Das Sachwertverfahren wurde durch das Gesetz der Erbschaftsteuerreform vom 24.12.2008 eingeführt. Bei diesem Verfahren stehen die Herstellungskosten im Vordergrund. Dabei wird der Sachwert des Gebäudes getrennt vom Bodenwert für die Ermittlung genutzt. Der Bodenwert wird mithilfe der Grundstücksgröße und des Bodenrichtwerts ermittelt. Dieser stellt einen regionalen Durchschnittswert dar, der durch den zuständigen Gutachterausschuss errechnet wird. Der Sachwert des Gebäudes wird durch eine Subtraktion der Alterswertminderung von den Gebäudeherstellungskosten ermittelt. Grundsätzlich ist dieses Verfahren vor allem bei außergewöhnlichen Häusern sowie Immobilien, die sich in ländlichen Gegenden befinden, Gewerbe- und Industrieimmobilien, Infrastrukturimmobilien (z.B. Bahnhöfe) und Immobilien, die unter Denkmalschutz stehen anzuwenden.


Ertragswertverfahren

Die Methode des Ertragswertverfahrens wurde im Rahmen der Erbschaftsteuerreform für Bewertungsstichtage ab 2009 grundliegend geändert. Dieses Verfahren wird für Grundstücke genutzt, bei denen die Ertragsgewinnung den wichtigsten Aspekt darstellt. Dementsprechend bei Objekten, die bereits vermietet sind oder im Normalfall vermietet werden könnten. Darunter fallen z.B. Mehrfamilienhäuser und Gewerbeimmobilien. Der Ertragswert ergibt sich aus der Summe des Bodenwertes und der Einzelwerte des Gebäudes. Diese beiden Komponenten werden bei dem Verfahren zunächst unabhängig voneinander betrachtet.
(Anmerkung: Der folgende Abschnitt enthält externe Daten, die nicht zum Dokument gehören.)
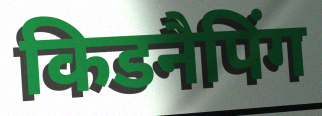
किडनैपिंग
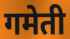
गमेती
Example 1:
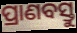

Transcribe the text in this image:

ପ୍ରାଣବସ୍ତୁ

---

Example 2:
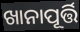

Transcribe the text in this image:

ଖାନାପୂର୍ତ୍ତି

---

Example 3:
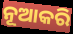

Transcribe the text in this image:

ନୂଆକରି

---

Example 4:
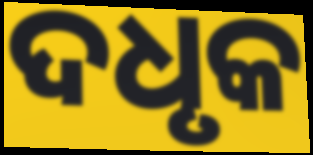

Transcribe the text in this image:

ଦଧୃକ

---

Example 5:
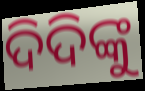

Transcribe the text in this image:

ଦିଦିଙ୍କୁ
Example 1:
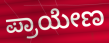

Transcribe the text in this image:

ಪ್ರಾಯೇಣ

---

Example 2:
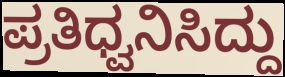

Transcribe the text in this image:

ಪ್ರತಿಧ್ವನಿಸಿದ್ದು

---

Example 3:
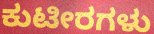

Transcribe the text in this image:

ಕುಟೀರಗಳು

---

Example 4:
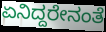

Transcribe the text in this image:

ಏನಿದ್ದರೇನಂತೆ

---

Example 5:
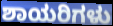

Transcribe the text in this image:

ಶಾಯರಿಗಳು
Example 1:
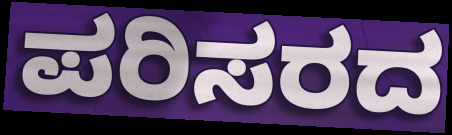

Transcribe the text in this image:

ಪರಿಸರದ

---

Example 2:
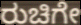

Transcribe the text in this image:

ರುಚಿಗೇ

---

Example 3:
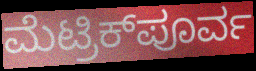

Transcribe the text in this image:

ಮೆಟ್ರಿಕ್‌ಪೂರ್ವ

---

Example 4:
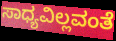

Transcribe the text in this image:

ಸಾಧ್ಯವಿಲ್ಲವಂತೆ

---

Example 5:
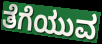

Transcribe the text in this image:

ತೆಗೆಯುವ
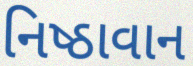
નિષ્ઠાવાન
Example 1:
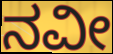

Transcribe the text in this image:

ನವೀ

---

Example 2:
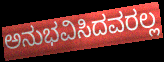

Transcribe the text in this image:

ಅನುಭವಿಸಿದವರಲ್ಲ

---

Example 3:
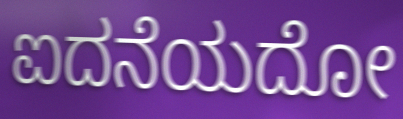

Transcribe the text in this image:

ಐದನೆಯದೋ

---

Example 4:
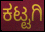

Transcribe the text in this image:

ಕಟ್ಟಗಿ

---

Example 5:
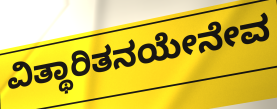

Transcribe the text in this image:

ವಿತ್ಥಾರಿತನಯೇನೇವ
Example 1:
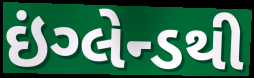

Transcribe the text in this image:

ઇંગ્લેન્ડથી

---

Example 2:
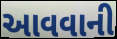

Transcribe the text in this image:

આવવાની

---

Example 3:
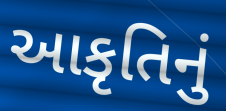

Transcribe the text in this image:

આકૃતિનું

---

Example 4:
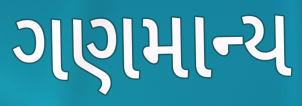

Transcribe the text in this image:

ગણમાન્ય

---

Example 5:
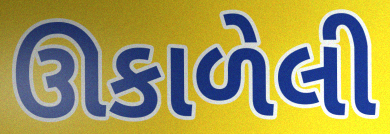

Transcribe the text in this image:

ઊકાળેલી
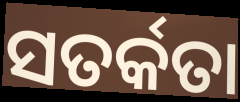
ସତର୍କତା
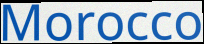
Morocco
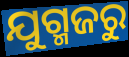
ଯୁଗ୍ମଜରୁ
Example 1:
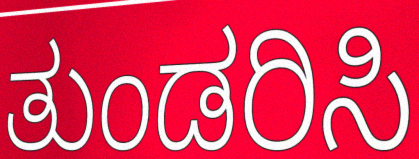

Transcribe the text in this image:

ತುಂಡರಿಸಿ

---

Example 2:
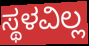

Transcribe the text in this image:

ಸ್ಥಳವಿಲ್ಲ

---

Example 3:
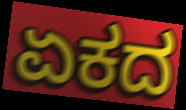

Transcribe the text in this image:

ಏಕದ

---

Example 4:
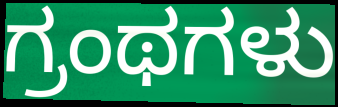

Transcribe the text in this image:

ಗ್ರಂಥಗಳು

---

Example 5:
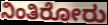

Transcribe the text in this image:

ನಿಂತಿರೋರು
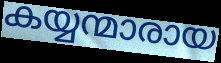
കയ്യന്മാരായ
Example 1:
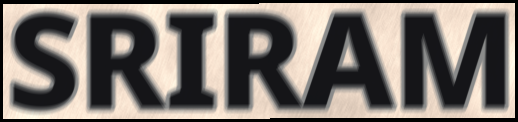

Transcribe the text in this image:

SRIRAM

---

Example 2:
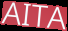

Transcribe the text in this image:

AITA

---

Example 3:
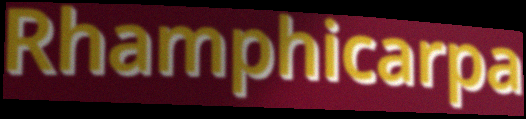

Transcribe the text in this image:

Rhamphicarpa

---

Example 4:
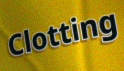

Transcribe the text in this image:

Clotting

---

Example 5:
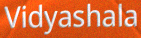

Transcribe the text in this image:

Vidyashala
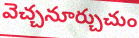
వెచ్చనూర్చుచుం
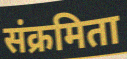
संक्रमिता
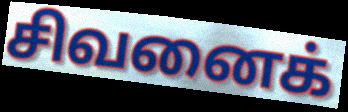
சிவனைக்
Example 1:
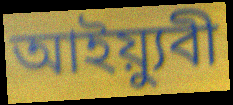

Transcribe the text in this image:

আইয়্যুবী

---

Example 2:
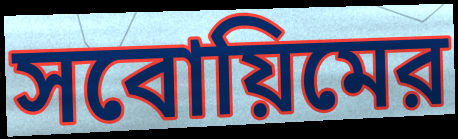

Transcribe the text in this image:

সবোয়িমের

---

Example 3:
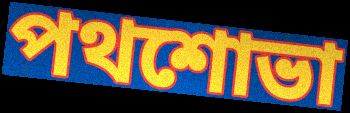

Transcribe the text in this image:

পথশোভা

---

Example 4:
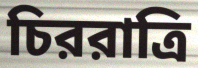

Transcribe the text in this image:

চিররাত্রি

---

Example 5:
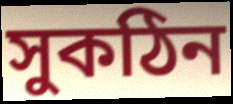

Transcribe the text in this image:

সুকঠিন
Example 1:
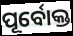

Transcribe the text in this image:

ପୂର୍ବୋକ୍ତ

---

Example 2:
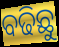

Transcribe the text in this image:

ବଢିଛୁ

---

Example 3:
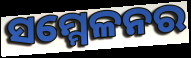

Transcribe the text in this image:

ସମ୍ମେଳନର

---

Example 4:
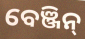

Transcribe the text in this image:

ବେଞ୍ଜିନ୍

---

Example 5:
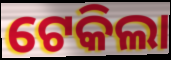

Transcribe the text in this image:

ଟେକିଲା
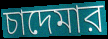
চাদেমার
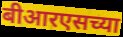
बीआरएसच्या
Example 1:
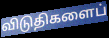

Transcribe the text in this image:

விடுதிகளைப்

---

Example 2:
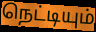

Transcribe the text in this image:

நெட்டியும்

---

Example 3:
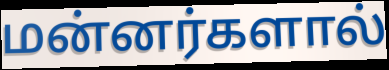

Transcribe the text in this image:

மன்னர்களால்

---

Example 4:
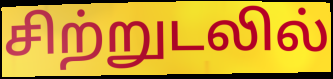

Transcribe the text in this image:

சிற்றுடலில்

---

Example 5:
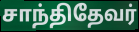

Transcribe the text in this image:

சாந்திதேவர்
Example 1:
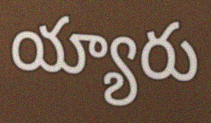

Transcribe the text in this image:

య్యారు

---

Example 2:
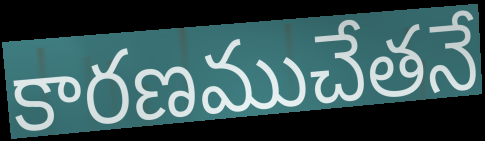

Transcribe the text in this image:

కారణముచేతనే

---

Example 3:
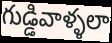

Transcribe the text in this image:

గుడ్డివాళ్ళలా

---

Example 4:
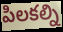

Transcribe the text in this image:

పిలకల్ని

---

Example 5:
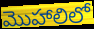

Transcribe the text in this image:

మొహాలిలో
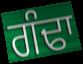
ਗੰਢਾ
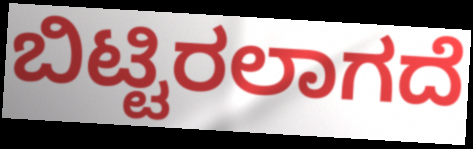
ಬಿಟ್ಟಿರಲಾಗದೆ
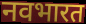
नवभारत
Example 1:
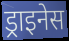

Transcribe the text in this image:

ड्राइनेस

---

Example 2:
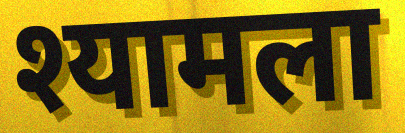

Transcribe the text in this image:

श्यामला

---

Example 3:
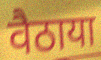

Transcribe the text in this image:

वैठाया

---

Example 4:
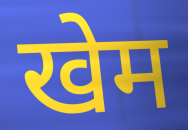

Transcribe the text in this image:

खेम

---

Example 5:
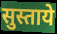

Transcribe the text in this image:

सुस्ताये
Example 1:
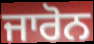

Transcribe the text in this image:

ਜਾਰੋਨ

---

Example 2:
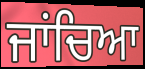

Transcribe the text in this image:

ਜਾਂਚਿਆ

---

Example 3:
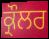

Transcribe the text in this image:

ਕ੍ਰੌਲਰ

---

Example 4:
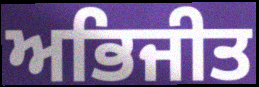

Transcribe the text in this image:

ਅਭਿਜੀਤ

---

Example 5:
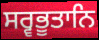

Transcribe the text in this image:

ਸਰ੍ਵਭੂਤਾਨਿ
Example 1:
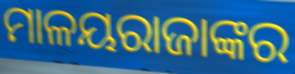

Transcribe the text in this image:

ମାଳୟରାଜାଙ୍କର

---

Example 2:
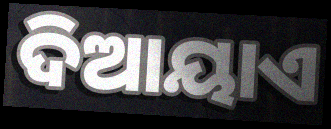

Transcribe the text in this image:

ଦିଆୟାଏ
Sollte der tatsächliche Verkehrswert, unterstützt durch Nachweise, niedriger ausfallen als der durch eines der genannten Verfahren ermittelte Wert, so ist der zum Bewertungsstichtag niedrigere Wert steuerlich zu berücksichtigen. Zur Belegung sollten regelmäßig Gutachten von einem Gutachterausschuss oder einem Sachverständigen, der sich mit der Bewertung von Grundstücken befasst, durchgeführt werden.


Bei einer Erbschaft sind einige Faktoren zu beachten, darunter auch die Zahlung der Erbschaftsteuer. Einen wichtigen Aspekt stellt diesbezüglich der Wert einer Immobilie dar, um die tatsächliche Höhe der Erbschaftsteuer oder des möglichen Freibetrags zu ermitteln.